Yum. Maybe D wasn’t the only one suffering from gin overload because I fully enjoyed this rye cocktail. Admittedly I love grapefruit and I love raspberry (I made the syrup myself, see below for recipe), but in the world of cocktails that is no guarantee that the final product will be a success. In the case of The Blinker all the ingredients work together to create a whole that is somehow more than the sum of their parts.
D is not a fan of grapefruit but he did concede that the raspberry syrup tames the bitter acidity of the citrus. He affirmed the potion to be refreshing, likening it to a cider. “Fitting for spring!” he declared, “Or Fall!” For my part I found The Blinker to have a pleasant sweetness, not cloying, but decidedly honeyed. I also enjoyed the texture – this drink has gravity. It is opaque, thickened by the grapefruit pulp and the syrup. No single flavor dominates. The rye is present but not patriarchal.

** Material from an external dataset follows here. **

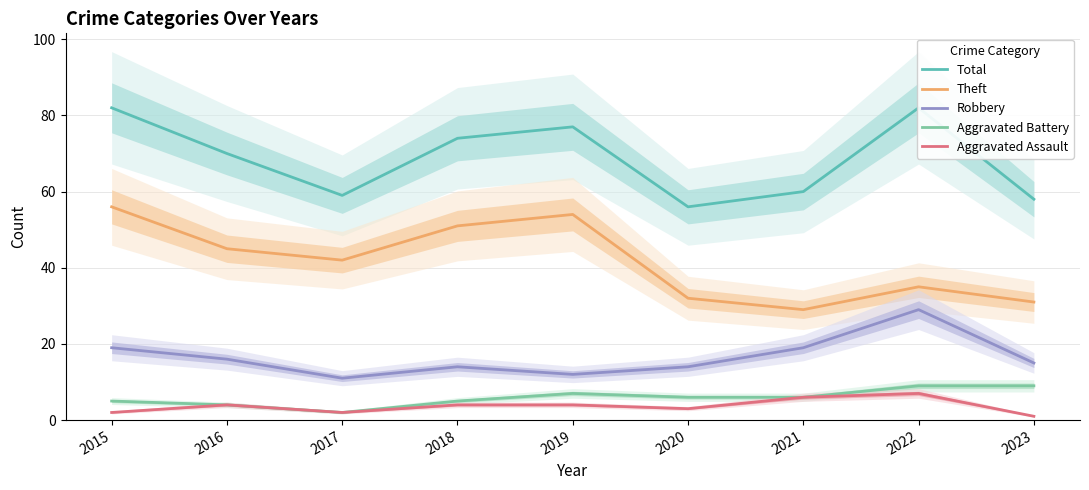

Is it true that Robbery equals 12 at 2019?

True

Because we like to be thorough, and because we had some on hand, we also tried the original Blinker recipe using grenadine. The grapefruit was way more prominent, which D did not like. The drink was also an unpleasant rust color, as compared to the peachy-pink of the raspberry version. The pomegranate grenadine was not able to tie the flavors together and the cocktail lost its balance and its mystique. D and I both preferred the raspberry version, a rare consensus. Props to Ted Haigh for improving this classic cocktail.
- 1 cup sugar
- ½ cup water
- 1 cup raspberries (I used frozen because it is not berry season)
In a small saucepan dissolve sugar in water over medium heat. Add raspberries and allow to simmer just below a boil, macerating the berries with a spoon. Continue to cook, but do not boil, until the syrup has reduced by about half. Cool, strain, bottle.
- 2 ounces rye (we used Bulleit)
- 1 ounce fresh grapefruit juice
- 1 teaspoon raspberry syrup (preferably homemade)
Shake over ice. Strain. Garnish with a lemon twist.